Existence of solutions to degenerate parabolic problems with two weights via the Hardy inequality

TL;DR

This paper demonstrates the existence of weak solutions for certain degenerate parabolic equations using Hardy inequalities with two weights, extending the analysis to unbounded domains.

Contribution

It introduces a novel approach applying Hardy inequalities with two weights to establish solutions for degenerate parabolic problems on unbounded domains.

Findings

Existence of weak solutions proved under specified conditions.

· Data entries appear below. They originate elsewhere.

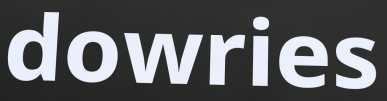
dowries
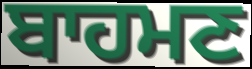
ਬਾਹਮਣ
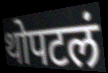
थोपटलं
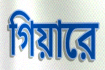
গিয়ারে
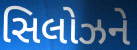
સિલોઝને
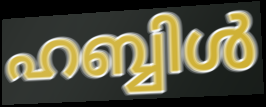
ഹബ്ബിൾ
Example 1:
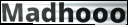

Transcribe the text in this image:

Madhooo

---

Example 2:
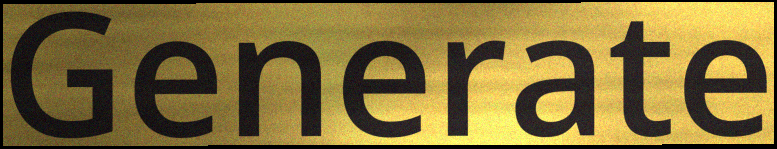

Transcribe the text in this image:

Generate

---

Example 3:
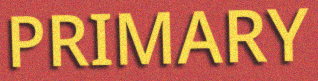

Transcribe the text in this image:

PRIMARY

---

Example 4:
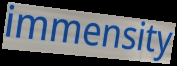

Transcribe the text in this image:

immensity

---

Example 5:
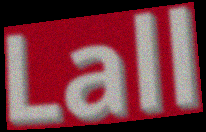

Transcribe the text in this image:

Lall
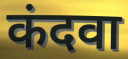
कंदवा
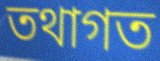
তথাগত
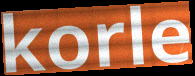
korle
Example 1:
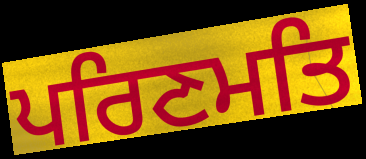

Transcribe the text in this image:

ਪਰਿਣਮਤਿ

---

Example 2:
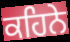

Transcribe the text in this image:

ਕਹਿਨੇ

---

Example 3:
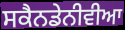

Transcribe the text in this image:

ਸਕੈਨਡੇਨੀਵੀਆ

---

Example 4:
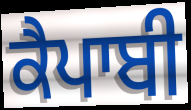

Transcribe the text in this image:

ਕੈਪਾਬੀ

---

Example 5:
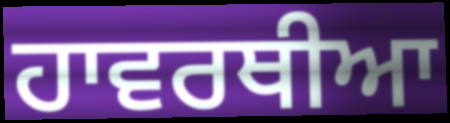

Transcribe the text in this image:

ਹਾਵਰਥੀਆ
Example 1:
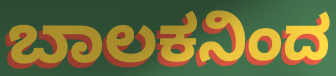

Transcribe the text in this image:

ಬಾಲಕನಿಂದ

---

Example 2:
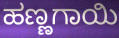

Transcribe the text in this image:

ಹಣ್ಣಗಾಯಿ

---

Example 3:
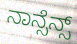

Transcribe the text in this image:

ನಾನ್ಸೆನ್ಸ್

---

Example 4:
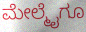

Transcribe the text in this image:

ಮೇಲ್ಮೈಗೂ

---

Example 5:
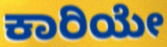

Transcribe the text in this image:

ಕಾರಿಯೇ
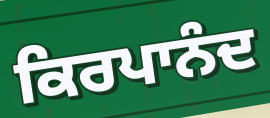
ਕਿਰਪਾਨੰਦ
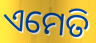
ଏମେତି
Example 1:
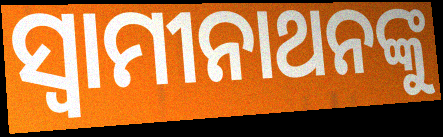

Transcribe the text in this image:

ସ୍ୱାମୀନାଥନଙ୍କୁ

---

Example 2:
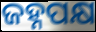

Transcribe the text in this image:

ଜହ୍ନପକ୍ଷ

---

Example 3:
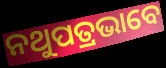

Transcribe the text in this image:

ନଥୁପତ୍ରଭାବେ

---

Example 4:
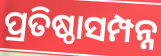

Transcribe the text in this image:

ପ୍ରତିଷ୍ଠାସମ୍ପନ୍ନ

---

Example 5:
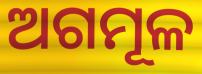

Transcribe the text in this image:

ଅଗମୂଳ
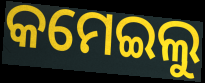
କମେଇଲୁ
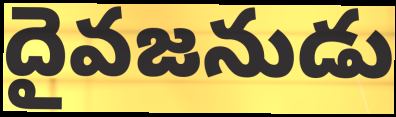
దైవజనుడు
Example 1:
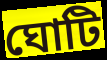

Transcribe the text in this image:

ঘোটি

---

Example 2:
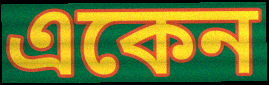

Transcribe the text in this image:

একেন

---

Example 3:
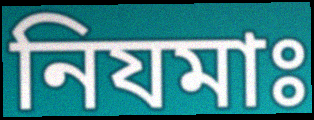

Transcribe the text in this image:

নিযমাঃ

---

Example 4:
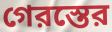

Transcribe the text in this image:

গেরস্তের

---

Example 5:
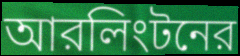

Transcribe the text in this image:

আরলিংটনের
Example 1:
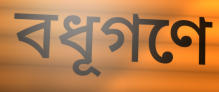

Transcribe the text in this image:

বধূগণে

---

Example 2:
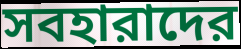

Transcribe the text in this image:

সবহারাদের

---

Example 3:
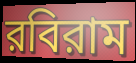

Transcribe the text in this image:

রবিরাম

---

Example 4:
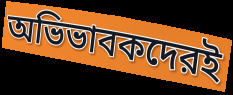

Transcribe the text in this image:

অভিভাবকদেরই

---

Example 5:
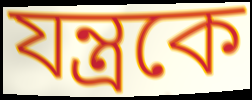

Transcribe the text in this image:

যন্ত্রকে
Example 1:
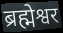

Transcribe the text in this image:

ब्रह्मेश्वर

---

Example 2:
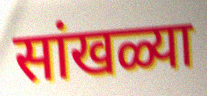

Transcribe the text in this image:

सांखळ्या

Application of Hardy inequality with two weights to PDE analysis.

Extension to unbounded domains in degenerate parabolic problems.

Abstract

The paper concentrates on the application of the following Hardy inequality \begin{equation*} \int_\Omega \ |\xi(x)|^p \omega_{1 }(x)dx\le \int_\Omega |\nabla \xi(x)|^p\omega_{2 }(x)dx, \end{equation*} to the proof of existence of weak solutions to degenerate parabolic problems of the type \begin{equation*} \left\{\begin{array}{ll} u_t-div(\omega_2(x)|\nabla u|^{p-2} \nabla u )= \lambda W(x) |u|^{p-2}u& x\in\Omega, u(x,0)=f(x)& x\in\Omega, u(x,t)=0& x\in\partial\Omega,\ t>0,\\ \end{array}\right. \end{equation*} on an open subset $\Omega\subseteq\mathbb{R}^n$, not necessarily bounded, where \[W(x)\leq \min\{m,\omega_1(x)\},\qquad m\in\mathbb{R}_+.\]